• Work to complete:
All lines in the records below that hold "addictologie" are to be shown.

━━━━━━━━

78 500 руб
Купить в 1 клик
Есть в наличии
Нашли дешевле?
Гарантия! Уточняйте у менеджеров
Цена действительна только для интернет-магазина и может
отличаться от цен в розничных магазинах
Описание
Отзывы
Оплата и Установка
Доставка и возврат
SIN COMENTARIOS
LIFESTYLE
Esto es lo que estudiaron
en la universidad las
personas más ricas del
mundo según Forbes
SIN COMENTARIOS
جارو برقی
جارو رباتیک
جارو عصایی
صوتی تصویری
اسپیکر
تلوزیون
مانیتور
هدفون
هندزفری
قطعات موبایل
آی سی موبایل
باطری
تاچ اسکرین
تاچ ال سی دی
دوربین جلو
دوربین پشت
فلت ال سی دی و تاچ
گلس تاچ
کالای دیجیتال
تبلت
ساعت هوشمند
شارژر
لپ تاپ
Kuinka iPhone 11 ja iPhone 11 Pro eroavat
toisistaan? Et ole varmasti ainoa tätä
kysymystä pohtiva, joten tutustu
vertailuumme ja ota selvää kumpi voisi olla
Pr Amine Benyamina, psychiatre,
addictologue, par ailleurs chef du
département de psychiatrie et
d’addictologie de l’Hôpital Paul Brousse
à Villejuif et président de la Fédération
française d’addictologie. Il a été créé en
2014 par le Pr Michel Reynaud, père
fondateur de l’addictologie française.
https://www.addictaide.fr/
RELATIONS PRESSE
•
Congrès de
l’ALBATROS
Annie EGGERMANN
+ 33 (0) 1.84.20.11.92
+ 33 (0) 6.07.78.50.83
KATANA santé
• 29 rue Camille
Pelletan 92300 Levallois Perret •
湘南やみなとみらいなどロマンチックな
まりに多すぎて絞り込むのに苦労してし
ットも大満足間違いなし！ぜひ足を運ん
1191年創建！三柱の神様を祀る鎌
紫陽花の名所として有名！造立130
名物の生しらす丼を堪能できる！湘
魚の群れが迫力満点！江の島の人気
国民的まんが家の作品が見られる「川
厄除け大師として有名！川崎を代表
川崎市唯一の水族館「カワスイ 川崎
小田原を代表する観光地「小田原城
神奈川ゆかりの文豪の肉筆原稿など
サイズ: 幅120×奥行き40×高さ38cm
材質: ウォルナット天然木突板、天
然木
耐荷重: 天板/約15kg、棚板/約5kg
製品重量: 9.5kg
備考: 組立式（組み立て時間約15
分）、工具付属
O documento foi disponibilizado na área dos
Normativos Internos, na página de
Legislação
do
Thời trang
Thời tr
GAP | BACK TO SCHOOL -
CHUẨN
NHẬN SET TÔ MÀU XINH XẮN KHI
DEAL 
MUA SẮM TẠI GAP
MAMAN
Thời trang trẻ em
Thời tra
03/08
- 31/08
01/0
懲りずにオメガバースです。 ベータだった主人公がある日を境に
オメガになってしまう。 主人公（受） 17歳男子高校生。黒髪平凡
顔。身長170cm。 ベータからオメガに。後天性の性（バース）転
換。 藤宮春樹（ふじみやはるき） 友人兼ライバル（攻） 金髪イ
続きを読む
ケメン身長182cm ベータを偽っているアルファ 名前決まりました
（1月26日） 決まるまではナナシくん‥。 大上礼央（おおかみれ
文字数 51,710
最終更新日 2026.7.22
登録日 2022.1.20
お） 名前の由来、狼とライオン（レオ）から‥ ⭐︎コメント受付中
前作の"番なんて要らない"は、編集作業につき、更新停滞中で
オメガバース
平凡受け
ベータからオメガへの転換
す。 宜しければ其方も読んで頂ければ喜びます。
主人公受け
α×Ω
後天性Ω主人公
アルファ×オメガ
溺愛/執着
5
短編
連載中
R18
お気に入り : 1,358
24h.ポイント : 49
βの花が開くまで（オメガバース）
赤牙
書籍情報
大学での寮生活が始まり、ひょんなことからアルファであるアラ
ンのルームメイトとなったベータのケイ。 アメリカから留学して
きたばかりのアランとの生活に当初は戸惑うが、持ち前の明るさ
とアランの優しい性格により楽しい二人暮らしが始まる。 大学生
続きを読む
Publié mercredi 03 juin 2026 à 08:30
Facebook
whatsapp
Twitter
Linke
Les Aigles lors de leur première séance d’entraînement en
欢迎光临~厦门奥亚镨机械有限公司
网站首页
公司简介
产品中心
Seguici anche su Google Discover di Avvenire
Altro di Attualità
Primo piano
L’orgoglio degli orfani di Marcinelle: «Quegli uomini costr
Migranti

━━━━━━━━

• Solution to this problem:
d’addictologie de l’Hôpital Paul Brousse
française d’addictologie. Il a été créé en
fondateur de l’addictologie française.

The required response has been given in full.